Cult Movie: Haunted house tale The Amityville Horror seems plain creaky 40 years on
THE box office bounty brought about by the likes of The Exorcist and The Omen meant that the 70s was the golden age for mainstream movies about demonic possession and evil entities threatening the welfare of clean-cut middle America.
Usually helmed by directors who didn't really care for horror as a genre and produced for the kind of respectable budgets that suggested they were somehow 'serious' movies rather than cheap exploitative tat, such efforts were everywhere in that glummest of post-war decades.
The Amityville Horror arrived at the tail end of that cycle in 1979 and clicked with cinema audiences so well that any number of increasingly crass follow-ups, prequels and remakes were trotted out for years afterwards.
Oddly enough though, we don't look back on director Stuart Rosenberg's tale of an ordinary family who take up a cut-price offer to move into a big house with a bloody past only to find that it is actually a porthole to hell itself with anywhere near the same love and affection that we reserve for other macabre money-making exercises of the era.

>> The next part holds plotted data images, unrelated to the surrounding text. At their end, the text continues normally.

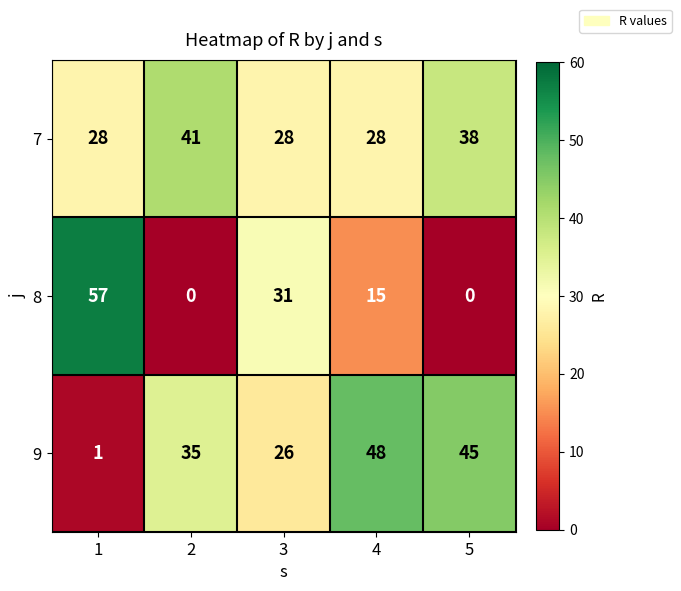

What is the difference between the 7 values at 4 and 5?

10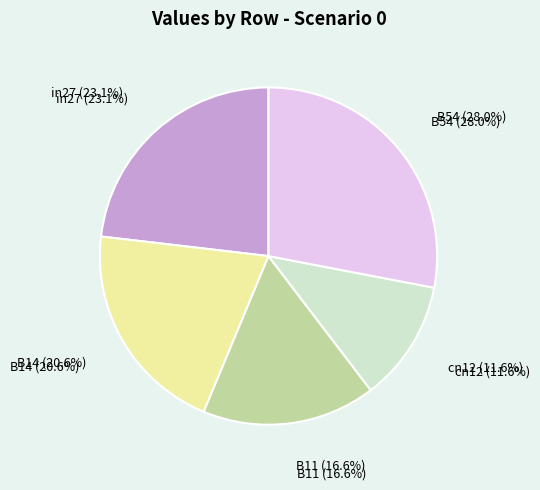

Is B11 the majority of the pie?

No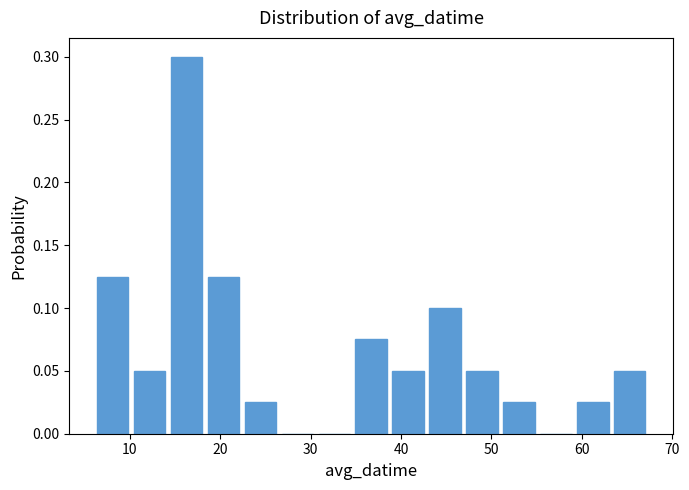

Reading left to right, transcribe this chart: for each bar, give the range it covers on the x-axis and its height. Neither the bar edges nor the heights are printed on the chart, so give them approximately, as read against the axes.

6 to 10: 0.125
10 to 14: 0.050
14 to 18: 0.300
18 to 22: 0.125
22 to 26: 0.025
26 to 31: 0
31 to 35: 0
35 to 39: 0.075
39 to 43: 0.050
43 to 47: 0.100
47 to 51: 0.050
51 to 55: 0.025
55 to 59: 0
59 to 63: 0.025
63 to 67: 0.050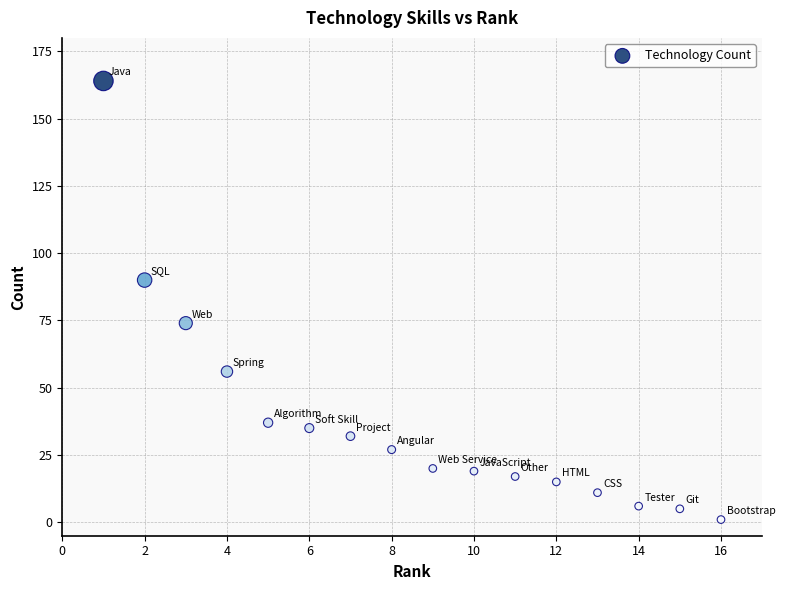

What is the range of X values (max minus min)?

15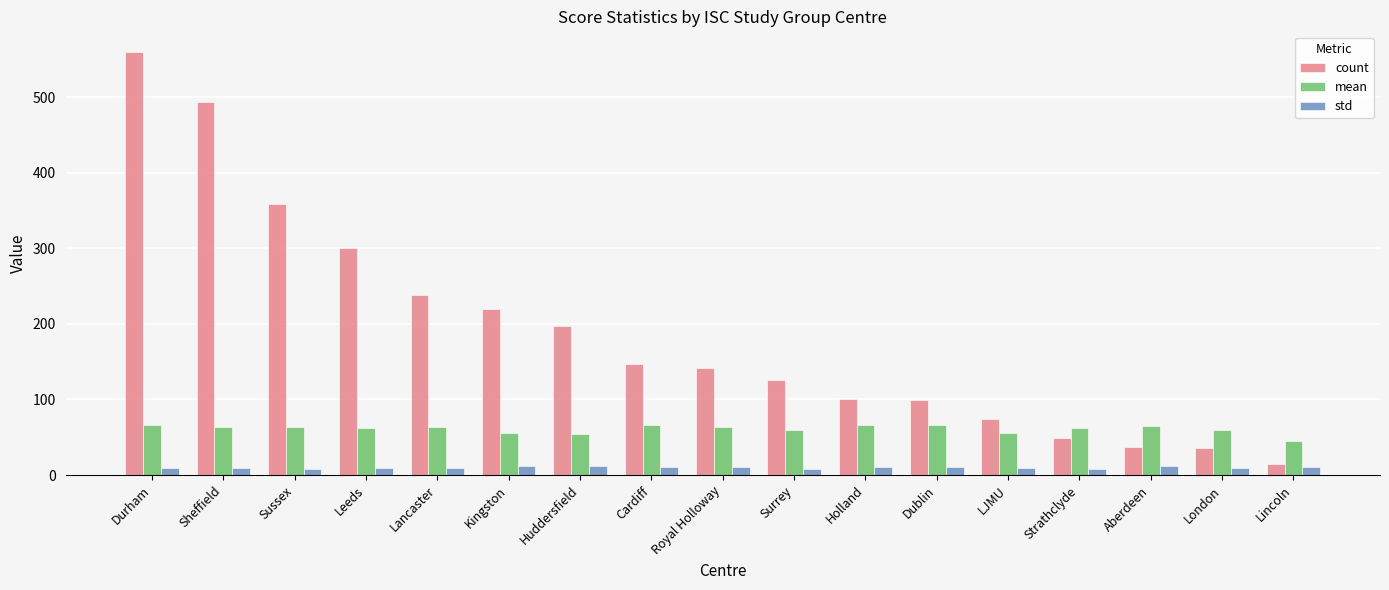

What is the difference between the maximum and minimum values in the mean series?

21.2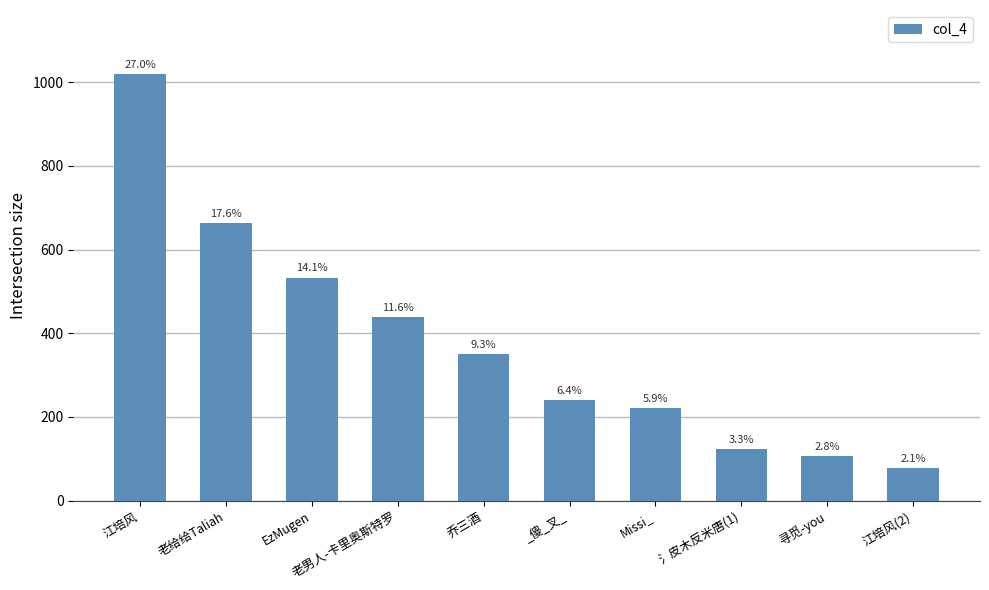

What is the greatest value displayed?

1020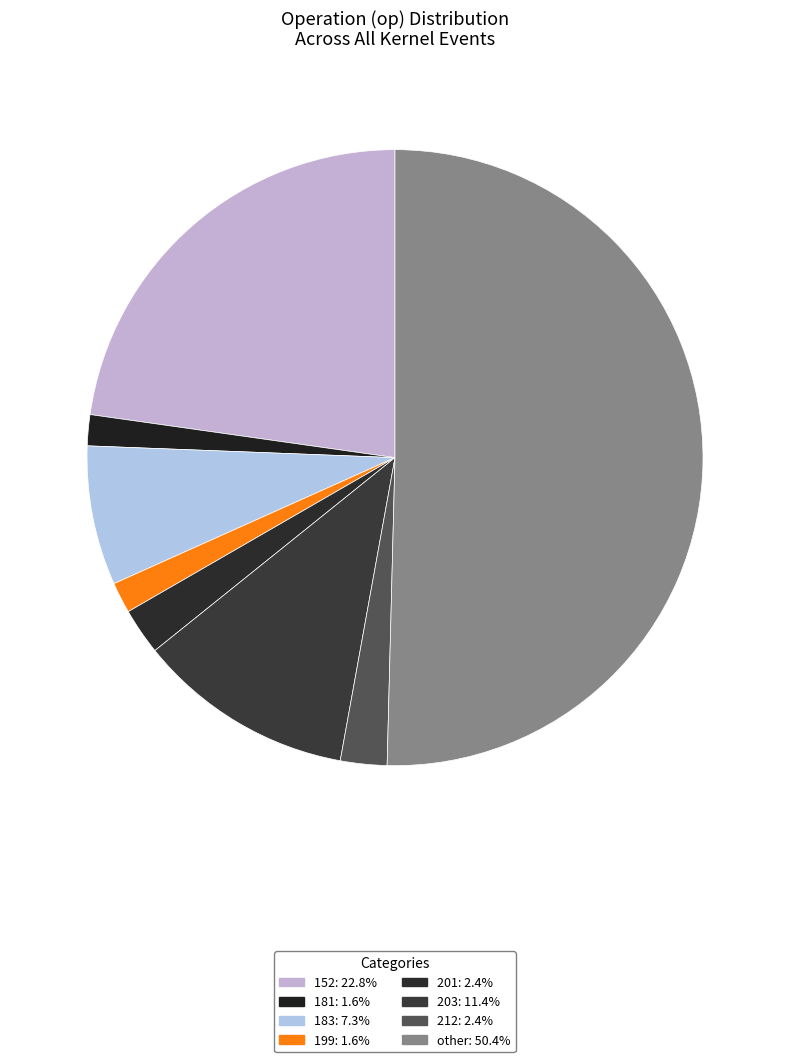

Which category accounts for the majority?

other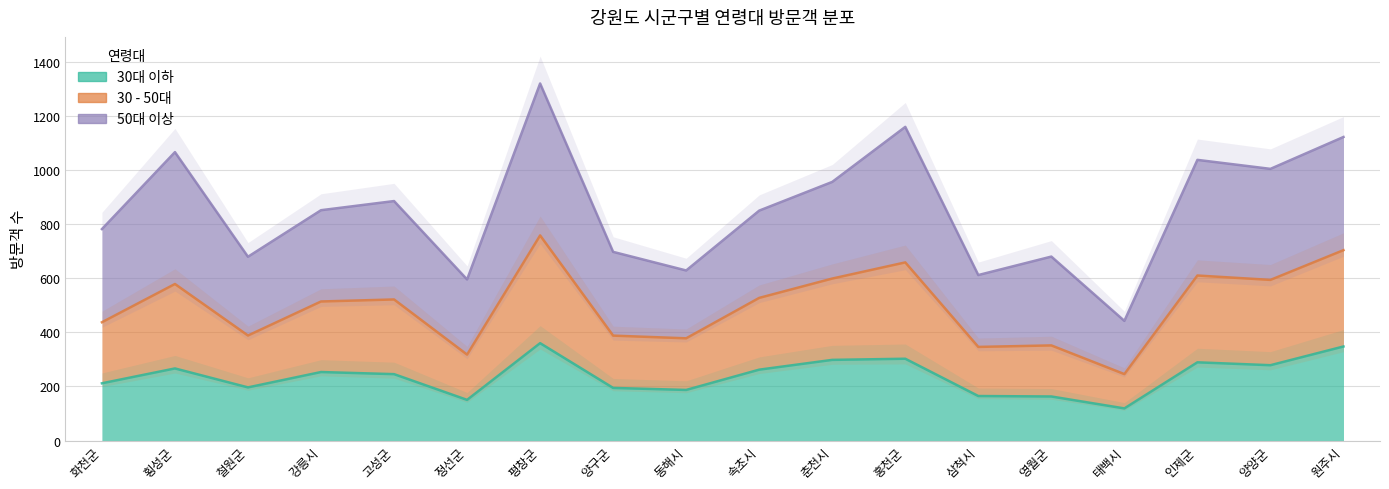

What is the sum of the 30대 이하 values at 홍천군 and 평창군?

662.8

Watching the latest DVD release of the film from Second Sight it's all too easy to see why.
While it may induce shivers of memory from those of a certain age, Amityville just doesn't deliver the diabolical goods when called upon to do so. Sure, there are magical moments, such as the sight of walls bleeding and flies attacking a poor old priest, but iconic as those scenes are, the film still struggles to convince on any real level.

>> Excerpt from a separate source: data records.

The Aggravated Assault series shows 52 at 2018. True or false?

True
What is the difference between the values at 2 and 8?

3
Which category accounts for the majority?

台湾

As a general rule of thumb, any film that feels the need to tag the line “based on a true story” on to its soul is one that should be shovelled into the nearest celluloid scrapheap. Amityville prided itself on being based on a novel by Jay Anson that claimed to be the true tale of a family who unwittingly uncover a gateway to hell while trying to secure themselves a new home.
That the 'true story' is a now discredited as a tale of supernatural mumbo jumbo only adds to the sense of wild, ungrounded sensationalism that surrounds the whole thing.

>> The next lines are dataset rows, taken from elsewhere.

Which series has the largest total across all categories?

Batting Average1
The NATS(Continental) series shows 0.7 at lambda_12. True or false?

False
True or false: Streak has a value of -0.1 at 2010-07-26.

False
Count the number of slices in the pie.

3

Its second problem is the fact that it looks like a bog standard made-for-TV drama dressed up as a chilling paranormal thriller.
James Brolin and Margot Kidder are fine as George and Kathy Lutz, the haunted-house purchasers. But as we watch George descend into madness under the malevolent influence of the building – a descent that predates the cinematic release of Jack Nicholson's similar journey into insanity in The Shining, by the way, although Kubrick's cold-hearted masterpiece was in production at the same time – it's hard to care much as the plot plods by and the supernatural set pieces arrive with increasing regularity.
Drab and dated, The Amityville Horror may have sold well in 79 but it hardly pays the rent today.